Work to complete
Revise the material so that every "Official record" becomes "Formal log", with everything else kept as is and the pictures left out.

Recorded information

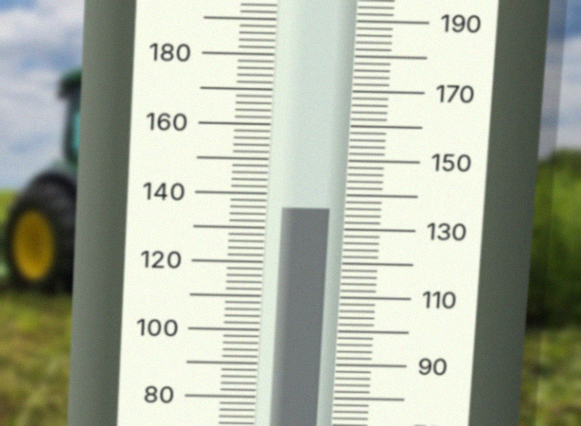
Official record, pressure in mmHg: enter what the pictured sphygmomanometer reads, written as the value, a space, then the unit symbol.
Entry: 136 mmHg
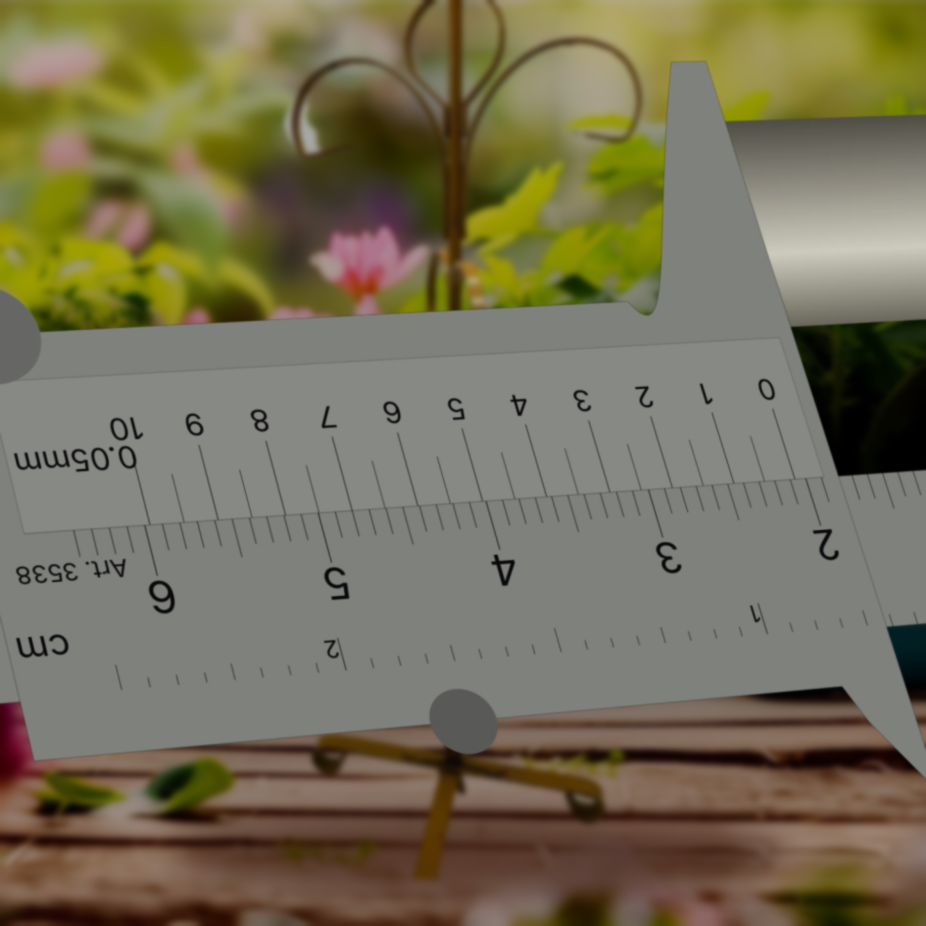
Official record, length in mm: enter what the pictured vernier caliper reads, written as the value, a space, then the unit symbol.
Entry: 20.7 mm
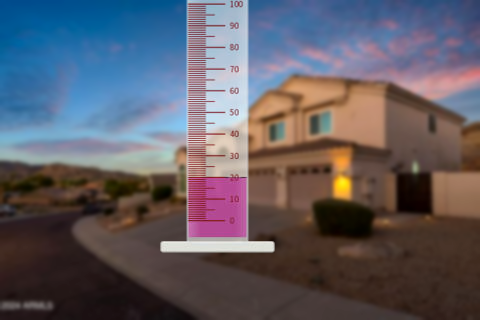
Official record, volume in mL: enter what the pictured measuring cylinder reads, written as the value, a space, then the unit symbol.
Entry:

Result for this task
Formal log, pressure in mmHg: enter what the pictured sphygmomanometer reads, written as the value, a space, then the unit symbol.
Entry: 136 mmHg
Formal log, length in mm: enter what the pictured vernier caliper reads, written as the value, a space, then the unit symbol.
Entry: 20.7 mm
Formal log, volume in mL: enter what the pictured measuring cylinder reads, written as the value, a space, then the unit symbol.
Entry:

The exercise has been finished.